Children or adults with crooked teeth are often referred to an orthodontist. Typical problems include overcrowding, teeth growing in the wrong position, or issues with the bite where the top and bottom teeth do not meet correctly.
What is an Orthodontist?
To register with the General Dental Council as a specialist orthodontist, a dentist has to undertake extra training and additional exams. This means that an orthodontist is able to use special techniques to move the teeth within the jaw. After this treatment, teeth are easier to clean and chewing will result in less strain on the jaw muscles. You can find out more about orthodontics from the British Orthodontic Society.
How are teeth straightened?
Many different techniques can be used to improve alignment, but you must adhere to the regime recommended by your orthodontist. The treatment can take up to two years to complete depending on how severe the problem was in the first place. Children are typically eligible for free NHS treatment, but this is not usually available for adults. You can find out more about accessing NHS orthodontics on the NHS website.

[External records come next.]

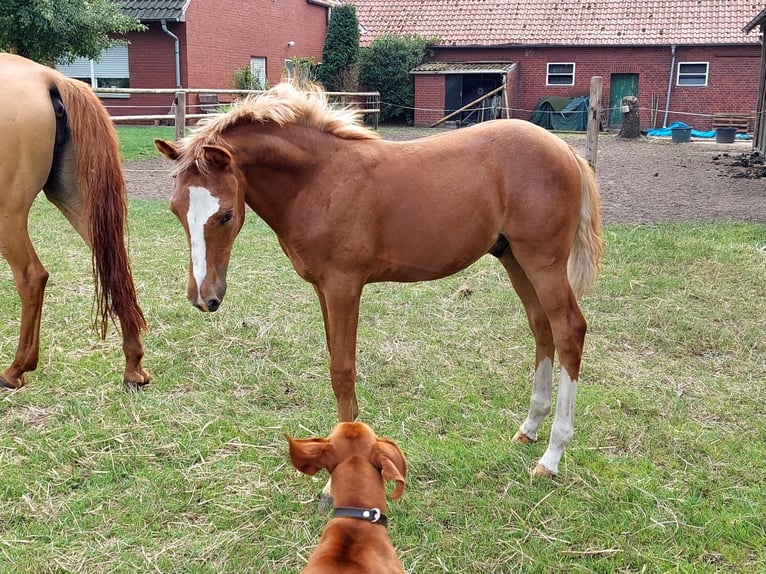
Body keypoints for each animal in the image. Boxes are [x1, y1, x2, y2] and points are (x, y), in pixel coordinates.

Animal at [0, 53, 150, 392]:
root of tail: (47, 77)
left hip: (7, 212)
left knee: (31, 276)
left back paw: (15, 370)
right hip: (77, 200)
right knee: (115, 270)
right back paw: (133, 368)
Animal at [156, 82, 604, 476]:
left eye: (226, 214)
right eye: (175, 210)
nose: (204, 297)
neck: (319, 180)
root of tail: (565, 149)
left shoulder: (343, 286)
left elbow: (342, 370)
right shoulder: (323, 289)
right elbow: (334, 361)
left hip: (543, 261)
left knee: (569, 331)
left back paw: (552, 455)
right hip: (514, 258)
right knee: (541, 328)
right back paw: (529, 429)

When we think of orthodontic treatment, we usually imagine metal braces that are fixed to each tooth and worn all the time. Whilst it is possible to continue eating and drinking normally with fixed braces, sugary drinks and chewy sweets should be avoided. For less severe problems, some people can wear removable braces, which can be taken out and cleaned. In some cases, people have to wear headgear to hold the back teeth in a specific position; these appliances are normally just worn for a few hours each day.

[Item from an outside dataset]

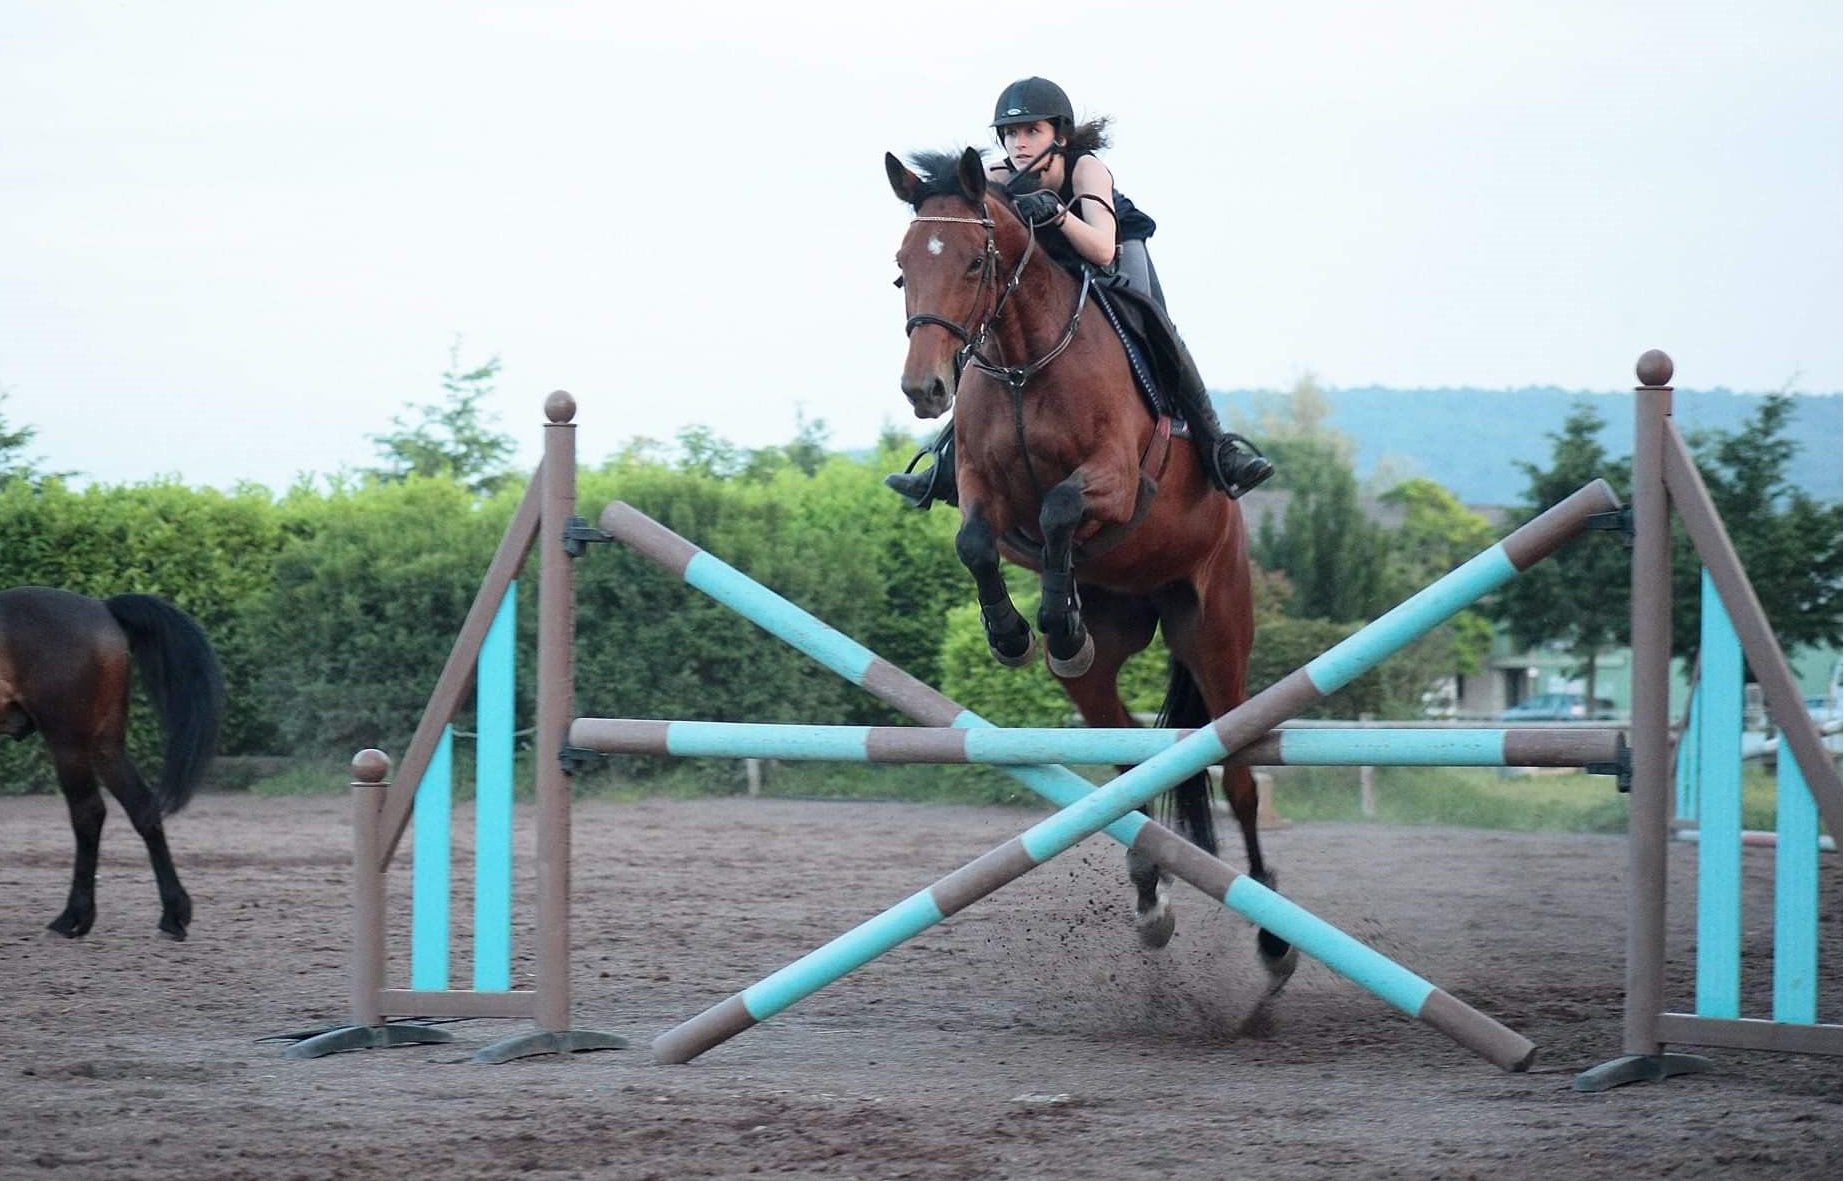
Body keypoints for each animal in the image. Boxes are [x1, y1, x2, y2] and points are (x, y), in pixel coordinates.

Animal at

Do braces have to look so obvious?
Although they are not usually available on the NHS, there are a variety of appliances designed to blend in with the teeth or even be applied to the inner surface so that no one knows you’re wearing a brace. A specialist centre such as cathedraldentalclinic would be able to advise on these more physically subtle methods, such as Invisalign treatment in Cardiff.
What about surgery?
In some cases, a patient will need to have teeth removed or require surgery on their jaw. It is essential that you discuss all the options with a qualified dental practitioner.